> [EXERCISE AIM]:
Retype all of the listing exactly, passing over any picture you find.

> [LISTED ENTRIES]:
§ §

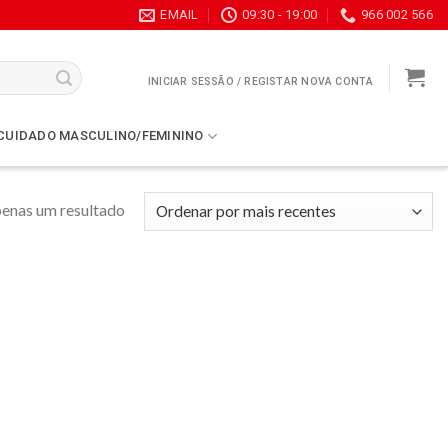
EMAIL
09:30 - 19:00
966 002 566
INICIAR SESSÃO / REGISTAR NOVA CONTA
CUIDADO MASCULINO/FEMININO
enas um resultado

§ §

> [TASK RESPONSE]:
EMAIL
09:30 - 19:00
966 002 566
INICIAR SESSÃO / REGISTAR NOVA CONTA
CUIDADO MASCULINO/FEMININO
enas um resultado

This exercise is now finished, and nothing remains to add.